Changement d’usage des sols
Etroitement lié à la perte de biodiversité, le changement rapide
d’usage des sols est, lui aussi, globalement hors limite. Les
chercheurs estiment ainsi qu’il faudrait conserver 75 % de couvert
forestier dans les zones auparavant forestières ; au niveau mondial, le
taux moyen actuel est estimé à tout juste un peu plus de 60 %.
Cependant, cette moyenne cache de grandes disparités : alors que le
Brésil (pourtant fréquemment cité comme mauvais exemple) demeure dans
la zone de sécurité, l’Afrique équatoriale, et l’Asie du sud sont
largement au delà du seuil de 75 %...
Cette course aux terres arables cache un autre enjeu, souvent méconnu
du grand public et des décideurs. La quatrième limite franchie est,
selon Will Steffen et ses collègues, la perturbation des cycles de
l’azote et du phosphore qui assurent la fertilité des sols agricoles.
Ces perturbations sont principalement causées par l’utilisation
excessive d’engrais et la mauvaise gestion des effluents des
exploitations animales.

*-*-*

• Consigne: Recopiez à l'identique le passage du texte sur le changement d'usage des sols qui commence par « Changement d’usage des » et se poursuit jusqu'à « seuil de 75 %... ». Les items qui suivent proviennent d'une autre source que ce texte.

• Données:
*-*-*

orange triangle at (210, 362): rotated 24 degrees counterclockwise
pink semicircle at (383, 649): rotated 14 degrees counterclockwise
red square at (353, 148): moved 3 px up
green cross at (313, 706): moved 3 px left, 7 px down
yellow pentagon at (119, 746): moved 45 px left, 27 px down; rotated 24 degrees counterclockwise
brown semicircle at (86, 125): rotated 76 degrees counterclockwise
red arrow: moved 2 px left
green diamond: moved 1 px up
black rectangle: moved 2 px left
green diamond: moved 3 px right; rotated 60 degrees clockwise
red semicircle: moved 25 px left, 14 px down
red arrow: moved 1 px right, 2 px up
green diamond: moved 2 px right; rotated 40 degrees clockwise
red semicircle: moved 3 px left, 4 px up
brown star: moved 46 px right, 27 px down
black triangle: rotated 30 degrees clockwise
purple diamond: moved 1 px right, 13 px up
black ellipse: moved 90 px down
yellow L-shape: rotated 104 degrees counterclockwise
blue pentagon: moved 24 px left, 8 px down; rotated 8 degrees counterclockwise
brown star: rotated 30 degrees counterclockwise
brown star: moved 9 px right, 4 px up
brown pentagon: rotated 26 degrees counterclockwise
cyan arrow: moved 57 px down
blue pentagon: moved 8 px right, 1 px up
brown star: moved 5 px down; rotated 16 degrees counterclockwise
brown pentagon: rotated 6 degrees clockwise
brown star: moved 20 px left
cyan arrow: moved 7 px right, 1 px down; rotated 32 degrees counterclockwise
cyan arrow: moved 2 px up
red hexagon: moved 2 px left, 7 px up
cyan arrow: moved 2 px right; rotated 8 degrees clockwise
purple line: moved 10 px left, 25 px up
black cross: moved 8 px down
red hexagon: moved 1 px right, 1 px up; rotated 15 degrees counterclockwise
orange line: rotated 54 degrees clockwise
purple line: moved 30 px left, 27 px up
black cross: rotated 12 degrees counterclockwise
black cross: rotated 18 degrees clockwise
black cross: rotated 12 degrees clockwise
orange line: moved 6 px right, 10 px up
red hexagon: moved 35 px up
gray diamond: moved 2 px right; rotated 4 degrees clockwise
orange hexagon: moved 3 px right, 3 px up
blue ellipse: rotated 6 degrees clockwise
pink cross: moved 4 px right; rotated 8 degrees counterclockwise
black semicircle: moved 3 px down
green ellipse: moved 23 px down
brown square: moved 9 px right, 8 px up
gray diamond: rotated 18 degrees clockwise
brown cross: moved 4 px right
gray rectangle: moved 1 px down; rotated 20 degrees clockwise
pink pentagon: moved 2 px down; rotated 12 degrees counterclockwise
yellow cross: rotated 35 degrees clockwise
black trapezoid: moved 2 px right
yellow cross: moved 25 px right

*-*-*

• Résultat:
Changement d’usage des sols
Etroitement lié à la perte de biodiversité, le changement rapide
d’usage des sols est, lui aussi, globalement hors limite. Les
chercheurs estiment ainsi qu’il faudrait conserver 75 % de couvert
forestier dans les zones auparavant forestières ; au niveau mondial, le
taux moyen actuel est estimé à tout juste un peu plus de 60 %.
Cependant, cette moyenne cache de grandes disparités : alors que le
Brésil (pourtant fréquemment cité comme mauvais exemple) demeure dans
la zone de sécurité, l’Afrique équatoriale, et l’Asie du sud sont
largement au delà du seuil de 75 %...